Oxfam, Misereor und der Bund für Umwelt und Naturschutz (BUND) hatten die EU-Abgeordneten aufgefordert, die bisherige Biosprit-Regelung ganz abzuschaffen. Dagegen wehren sich jedoch Verarbeitungsunternehmen, der Agrar-Großhandel, Finanzdienstleister und die Erdölkonzerne, die ebenfalls beim Agro-Sprit mitmischen. Denn Agro-Sprit wird öffentlich gefördert, vor allem durch Nachlass bei der Mineralölsteuer, die fast ein Drittel der Tankstellenpreise ausmacht. Diese Lobby-Allianz findet sich im „Europäischen Energie-Forum“ mit 52 EU-Abgeordneten fast aller Fraktionen zusammen. Es organisierte Anfang Mai eine Rundreise nach Südostasien, bei der den Parlamentariern eine wohlgesäuberte Palmölproduktion gezeigt wurde.

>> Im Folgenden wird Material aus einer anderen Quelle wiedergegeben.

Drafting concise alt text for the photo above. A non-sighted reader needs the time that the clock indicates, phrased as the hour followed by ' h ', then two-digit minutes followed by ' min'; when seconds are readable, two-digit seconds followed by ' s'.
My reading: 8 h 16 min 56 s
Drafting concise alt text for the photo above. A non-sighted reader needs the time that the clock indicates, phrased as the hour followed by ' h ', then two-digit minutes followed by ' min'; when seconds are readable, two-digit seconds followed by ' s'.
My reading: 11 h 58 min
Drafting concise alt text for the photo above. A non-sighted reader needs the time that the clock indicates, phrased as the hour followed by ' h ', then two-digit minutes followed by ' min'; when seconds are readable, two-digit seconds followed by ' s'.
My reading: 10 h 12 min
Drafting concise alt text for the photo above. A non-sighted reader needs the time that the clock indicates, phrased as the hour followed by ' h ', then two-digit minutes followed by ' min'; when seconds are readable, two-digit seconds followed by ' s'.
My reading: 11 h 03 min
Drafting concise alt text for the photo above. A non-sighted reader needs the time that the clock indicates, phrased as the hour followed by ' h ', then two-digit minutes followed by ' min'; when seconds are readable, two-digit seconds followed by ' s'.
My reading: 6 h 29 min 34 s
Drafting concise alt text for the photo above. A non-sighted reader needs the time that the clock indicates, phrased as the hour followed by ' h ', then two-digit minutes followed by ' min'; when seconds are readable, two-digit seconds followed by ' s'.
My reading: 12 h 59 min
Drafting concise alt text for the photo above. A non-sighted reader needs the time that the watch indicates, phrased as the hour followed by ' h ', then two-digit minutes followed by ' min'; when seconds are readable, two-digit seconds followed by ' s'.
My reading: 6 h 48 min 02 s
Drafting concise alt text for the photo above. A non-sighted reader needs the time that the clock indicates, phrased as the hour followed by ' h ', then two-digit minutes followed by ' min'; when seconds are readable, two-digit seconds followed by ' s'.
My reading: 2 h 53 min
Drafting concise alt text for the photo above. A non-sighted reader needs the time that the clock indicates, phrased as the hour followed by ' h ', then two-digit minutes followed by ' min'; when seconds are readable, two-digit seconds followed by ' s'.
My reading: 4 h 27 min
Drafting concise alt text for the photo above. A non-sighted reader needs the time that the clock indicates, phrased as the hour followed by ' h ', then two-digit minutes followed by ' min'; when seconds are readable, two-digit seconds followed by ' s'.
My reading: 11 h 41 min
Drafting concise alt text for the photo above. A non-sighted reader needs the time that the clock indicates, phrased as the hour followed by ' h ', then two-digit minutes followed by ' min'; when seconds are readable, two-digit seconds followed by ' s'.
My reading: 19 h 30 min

Halbherzige Lösung für den Preisverfall bei CO2-Zertifikaten

Derweil schrappt das „Flaggschiff der EU-Klimapolitik“, das Emissionshandelssystem ETS, von einer Sandbank zur nächsten. Seine Konstruktionsmängel hatten sich schon lange am Preisverfall für die handelbaren Rechte zum Treibhausgas-Ausstoß gezeigt. Die EU-Kommission wollte dem dadurch begegnen, dass in der dritten Phase des ETS (2013 bis 2020) die Menge der auszugebenden Zertifikate zu Anfang verringert und die einbehaltene Menge ab 2017 versteigert werden sollten. Nach langwierigen Diskussionen reichte die Kommission im Januar ihre Vorlage formell bei Rat und Parlament ein, laut der 900 Millionen Tonnen Zertifikate zunächst einbehalten werden sollten.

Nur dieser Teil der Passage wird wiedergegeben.